A bank of molecular signatures that will help identify the severity of virus infection from characteristic changes seen in cells is being built by Dr Julian Hiscox and Dr John Barr of the University's Faculty of Biological Sciences are working with the Health Protection Agency Porton (HPA).
Currently the team is barcoding different strains of influenza virus and human respiratory syncytial virus (HRSV) - a virus associated with the onset of asthma in young children.
"Diseases such as flu infect and hijack our cells, turning them into virus producing factories," says Dr Hiscox. "The infection causes the balance of proteins in a cell to change - some proteins are overproduced and others suppressed. Which proteins are affected and by how much varies depending on the type of virus, allowing us to identify a unique barcode of disease for each."

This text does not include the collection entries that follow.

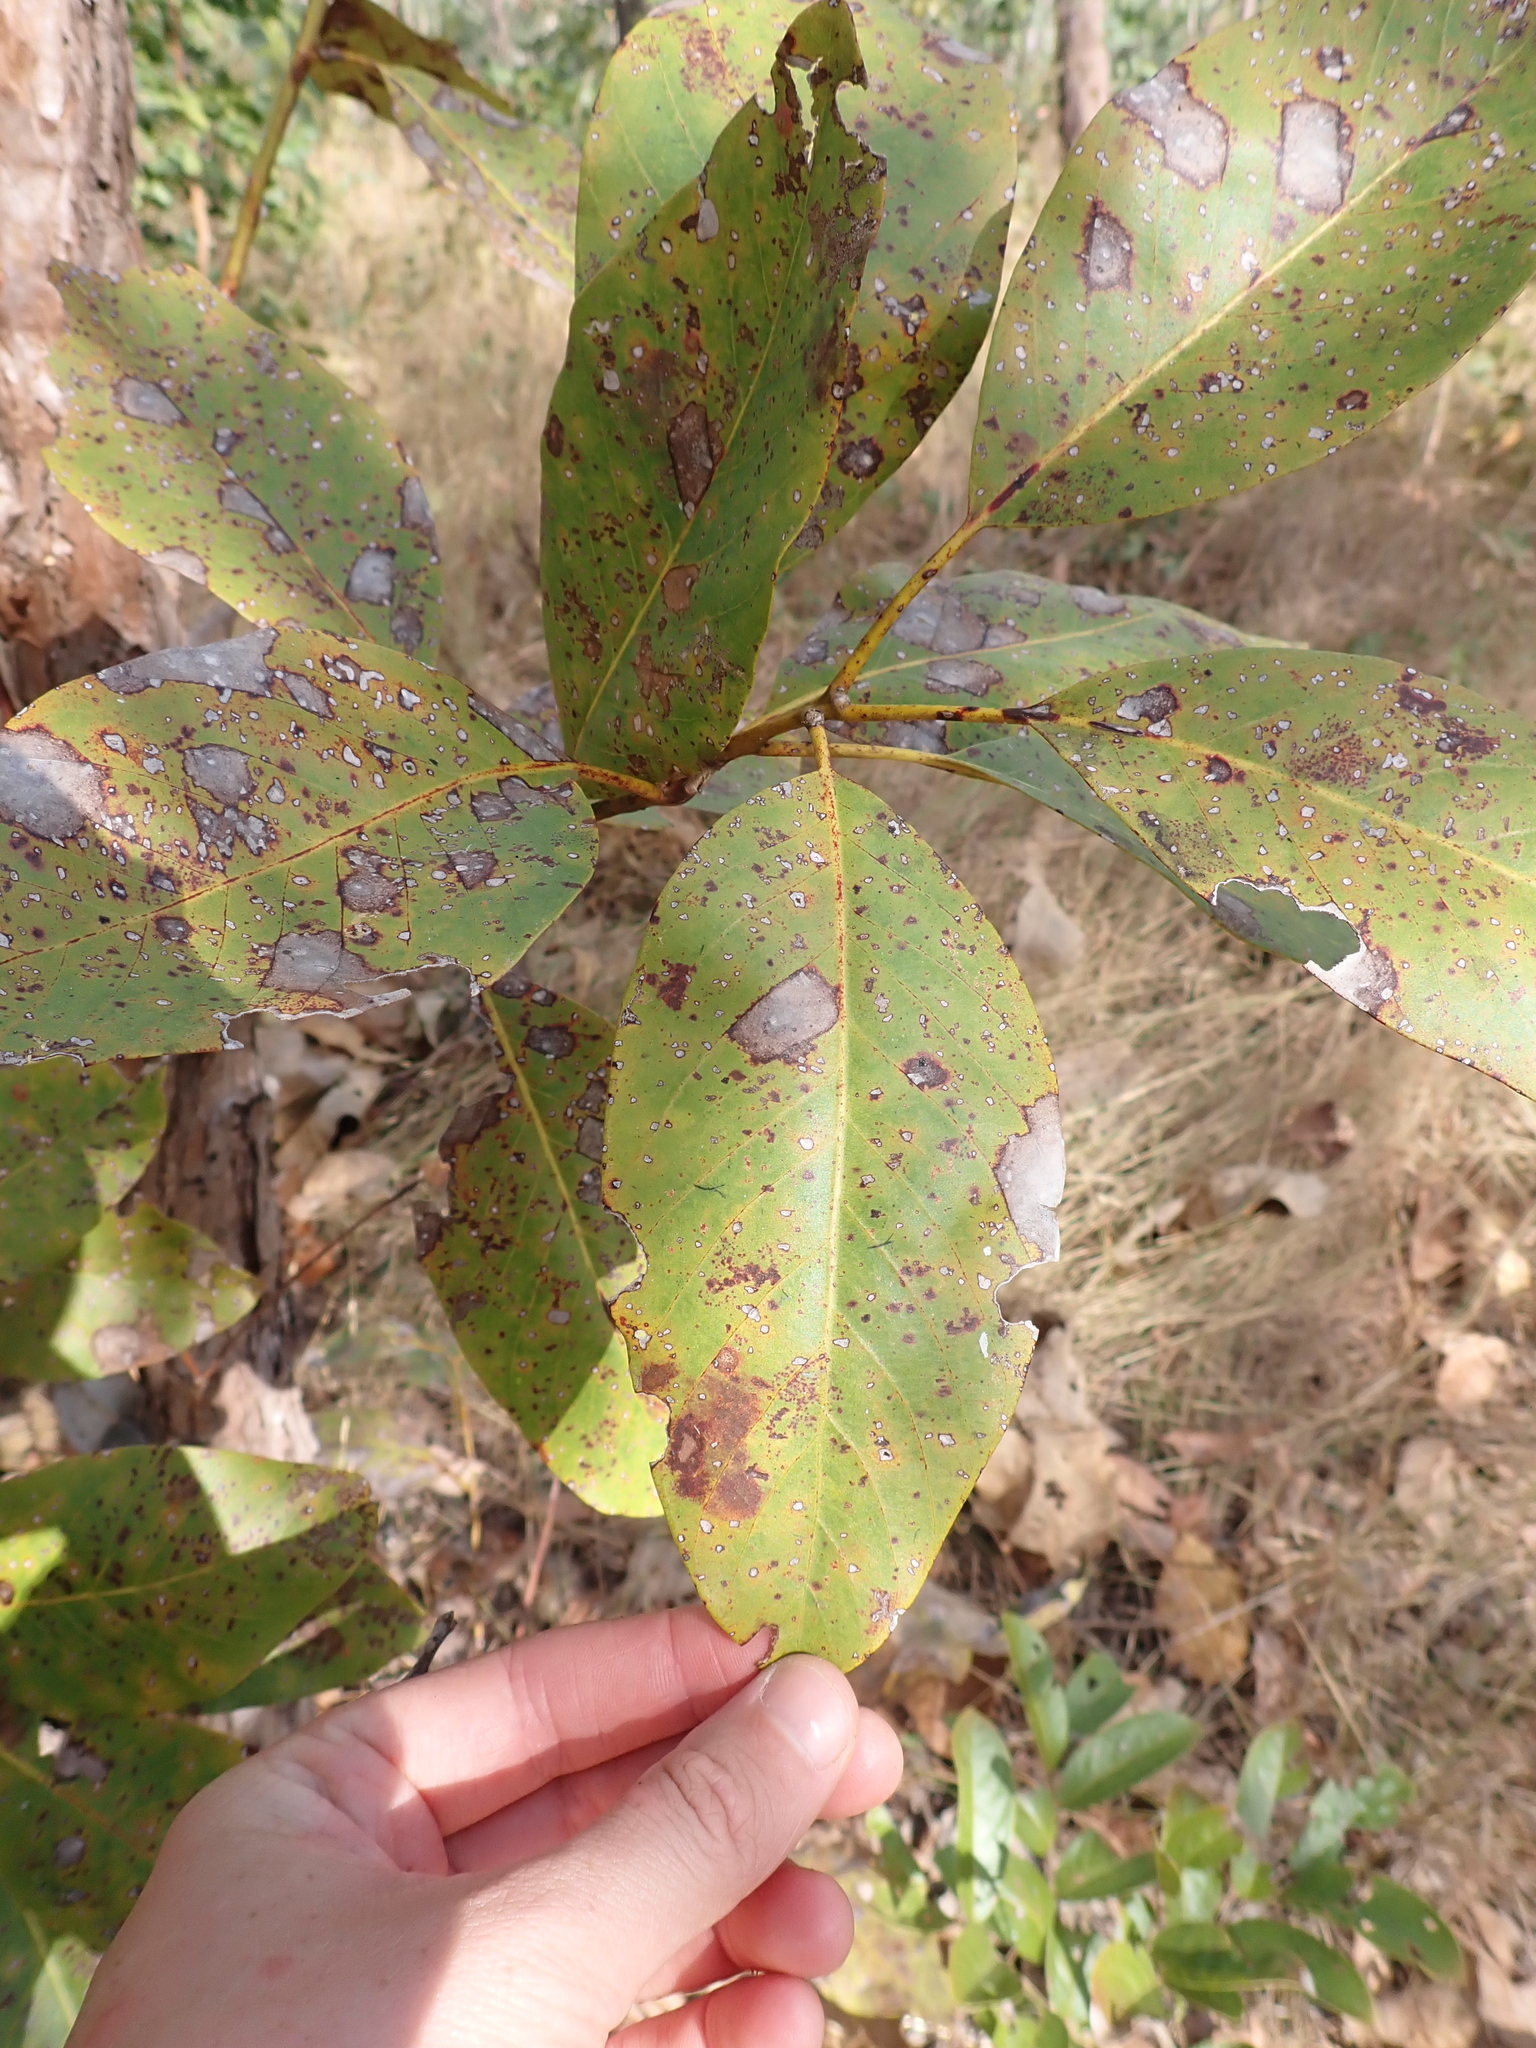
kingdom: Plantae
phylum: Tracheophyta
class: Magnoliopsida
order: Myrtales
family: Myrtaceae
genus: Lophostemon
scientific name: Lophostemon lactifluus
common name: Milky box
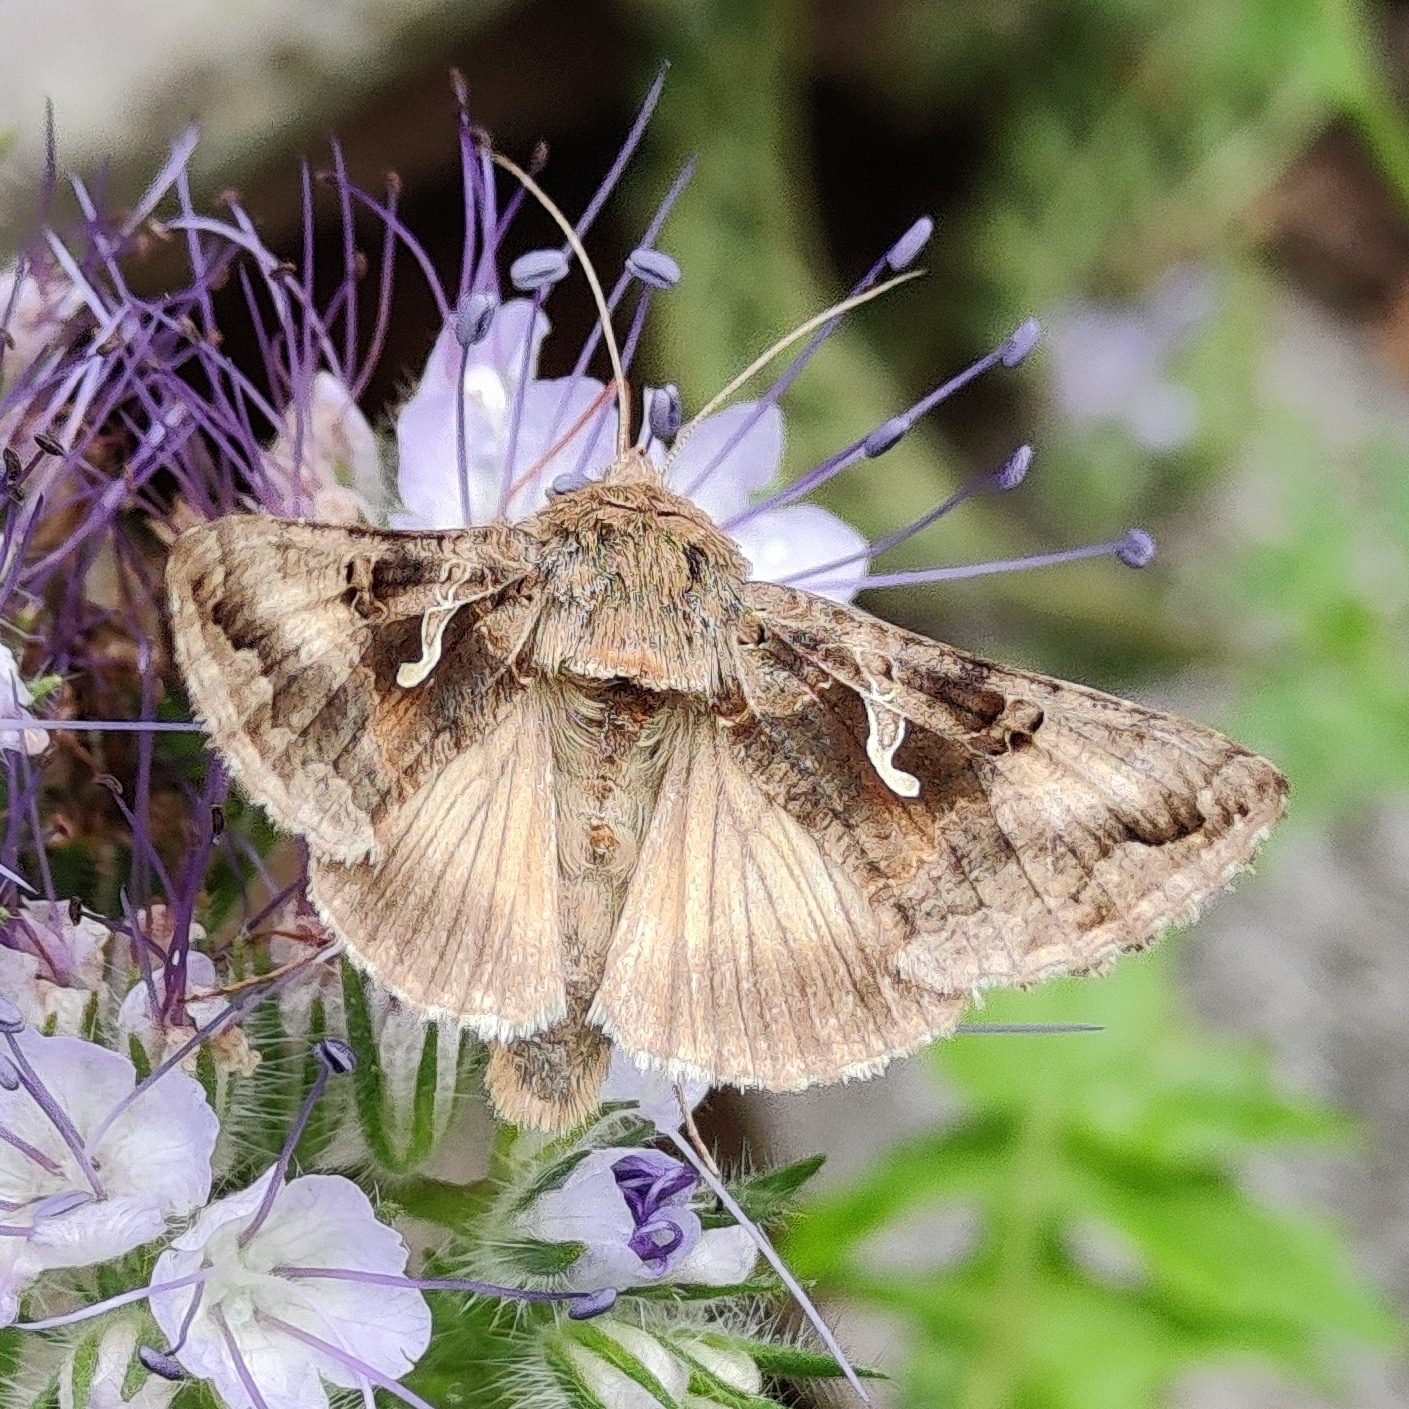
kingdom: Animalia
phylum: Arthropoda
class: Insecta
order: Lepidoptera
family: Noctuidae
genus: Autographa
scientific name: Autographa gamma
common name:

The research, published today (14 May) in Proteomics
, investigates changes in lung cells infected with swine flu from the 2009 outbreak compared with seasonal flu. The team used a labelling technique called SILAC to measure and compare thousands of different proteins in a sample.
This technique was used alongside mass spectrometry to identify the proteins most affected by viral infection and used these as molecular signatures to provide the 'barcode' of disease. The paper reports how several processes in the cell were affected by the virus, with most changes seen in proteins involved in cell replication.
"Swine flu affects the lungs in a similar way to seasonal flu and this was reflected in the barcodes we found for each," explains Dr Barr. "Using this test might have been a way to identify how lethal the 2009 swine flu pandemic was going to be, lessening worldwide panic.
"Our next step is to test more lethal strains of flu, such as bird flu, to see how the barcodes differ. Flu virus frequently mutates, resulting in new strains which may be life-threatening and become pandemic. If we can test new strains using our method, we can determine their potential impact on health by comparing their barcode of disease to those of viruses already studied."
The group from Leeds has already barcoded two types of HRSV which can cause severe respiratory disease in young children. Co-author Professor Miles Carroll of HPA Porton says: "We have focused our work on common respiratory viruses, such as flu and HRSV, but this method could be applied to a wide variety of viruses, including tropical diseases that are prone to sudden outbreaks and can be lethal."